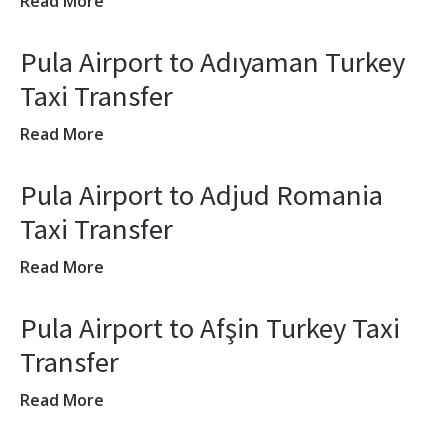
Read More
Pula Airport to Adıyaman Turkey
Taxi Transfer
Read More
Pula Airport to Adjud Romania
Taxi Transfer
Read More
Pula Airport to Afşin Turkey Taxi
Transfer
Read More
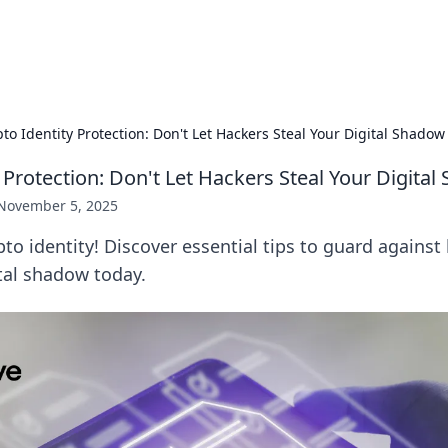
hts
Exploring the latest trends and ti
to Identity Protection: Don't Let Hackers Steal Your Digital Shadow
 Protection: Don't Let Hackers Steal Your Digita
November 5, 2025
pto identity! Discover essential tips to guard agains
tal shadow today.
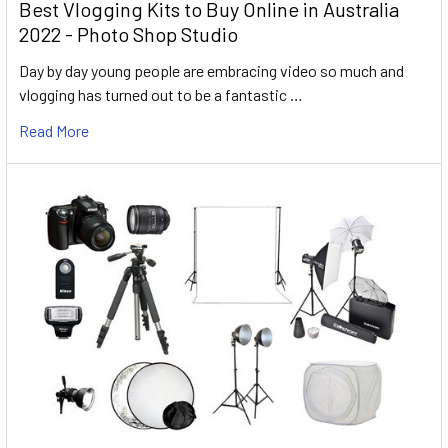
Best Vlogging Kits to Buy Online in Australia
2022 - Photo Shop Studio
Day by day young people are embracing video so much and
vlogging has turned out to be a fantastic …
Read More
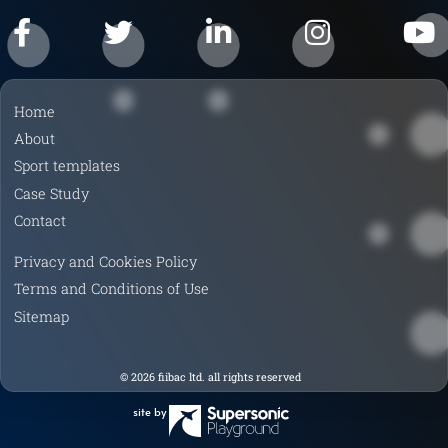
F
T
L
I
Y
a
w
i
n
o
Home
c
i
n
s
u
About
e
t
k
t
T
Sport templates
b
t
e
a
u
Case Study
o
e
d
g
b
Contact
o
r
I
r
e
k
n
a
Privacy and Cookies Policy
m
Terms and Conditions of Use
Sitemap
© 2026 fiibac ltd. all rights reserved
site by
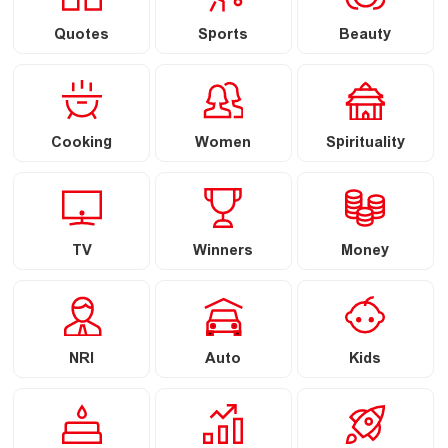
Quotes
Sports
Beauty
Cooking
Women
Spirituality
TV
Winners
Money
NRI
Auto
Kids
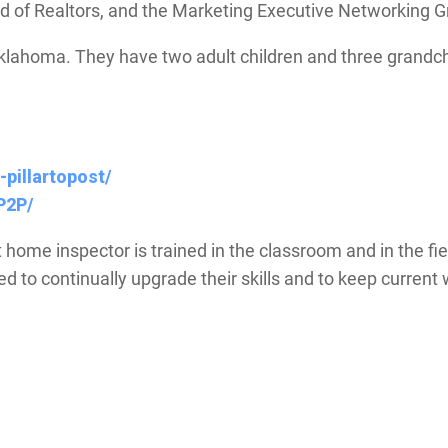
of Realtors, and the Marketing Executive Networking 
Oklahoma. They have two adult children and three grandch
-pillartopost/
P2P/
t home inspector is trained in the classroom and in the fi
ired to continually upgrade their skills and to keep curre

----

WHAT IS EXPECTED: If a line in the entries contains "Turkey", copy it.

TASK SOLUTION:
Pula Airport to Adıyaman Turkey
Pula Airport to Afşin Turkey Taxi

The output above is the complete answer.